Reputation: 683
I'm running the following code in terminal on Mac OSX 10.6.8:
find . -name \*.html -type f -exec pandoc -o {}.md {} \;
It parses some documents, but gives me this error on quite a few:
pandoc: ./Teaching/how_16825_make-lesson-book.html: hGetContents: invalid argument (invalid byte sequence)
Any idea how to fix this?
Upvotes: 5
Views: 5363
Reputation: 191
Having the same problem I also see this is in the Pandoc README.html file:---
Pandoc uses the UTF-8 character encoding for both input and output.

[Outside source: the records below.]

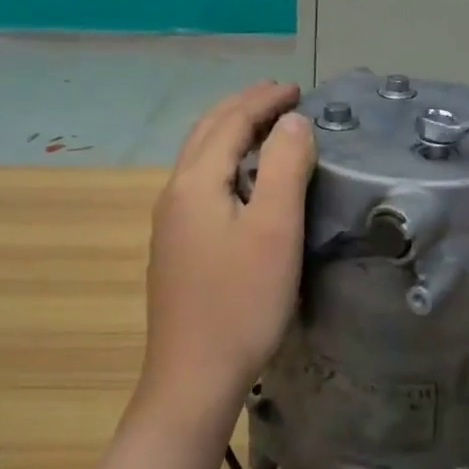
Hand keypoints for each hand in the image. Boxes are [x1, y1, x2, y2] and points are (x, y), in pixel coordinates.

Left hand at [139, 81, 315, 420]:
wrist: (192, 381)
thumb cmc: (241, 302)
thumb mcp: (275, 229)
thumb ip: (285, 165)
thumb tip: (292, 121)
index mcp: (196, 182)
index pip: (231, 121)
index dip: (264, 99)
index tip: (298, 87)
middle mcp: (175, 193)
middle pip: (208, 131)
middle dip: (244, 106)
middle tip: (281, 94)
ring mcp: (170, 222)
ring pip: (200, 155)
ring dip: (232, 129)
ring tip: (264, 123)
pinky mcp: (176, 246)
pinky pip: (201, 179)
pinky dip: (225, 156)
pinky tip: (241, 175)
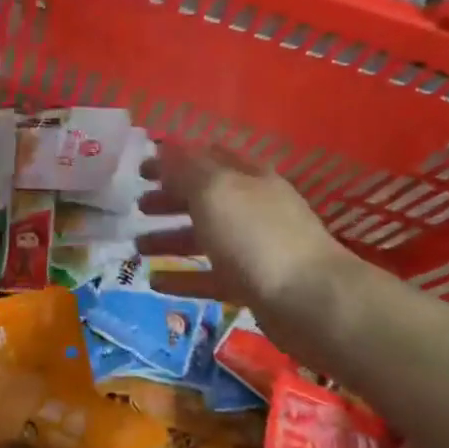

If your local character encoding is not UTF-8, you should pipe input and output through iconv:
iconv -t utf-8 input.txt | pandoc | iconv -f utf-8
Of course you may need iconv instqalled first (Mac Osx already has it I beleive) ...
http://gnuwin32.sourceforge.net/packages/libiconv.htm Gnu Win32
https://code.google.com/p/win-iconv/ Google Win-Iconv
Upvotes: 3
Reputation: 1726
As kadeix said, this is a character encoding issue. Modifying the charset declaration in the html didn't do anything for me.
In vim to solve this issue I used: :w ++enc=utf-8
Upvotes: 2
Reputation: 1
I get this error when i try to parse a file encoded in latin-1.
Try saving the file in utf-8 (and modify the charset declaration in the html code) before using pandoc when you get this error.
Upvotes: 0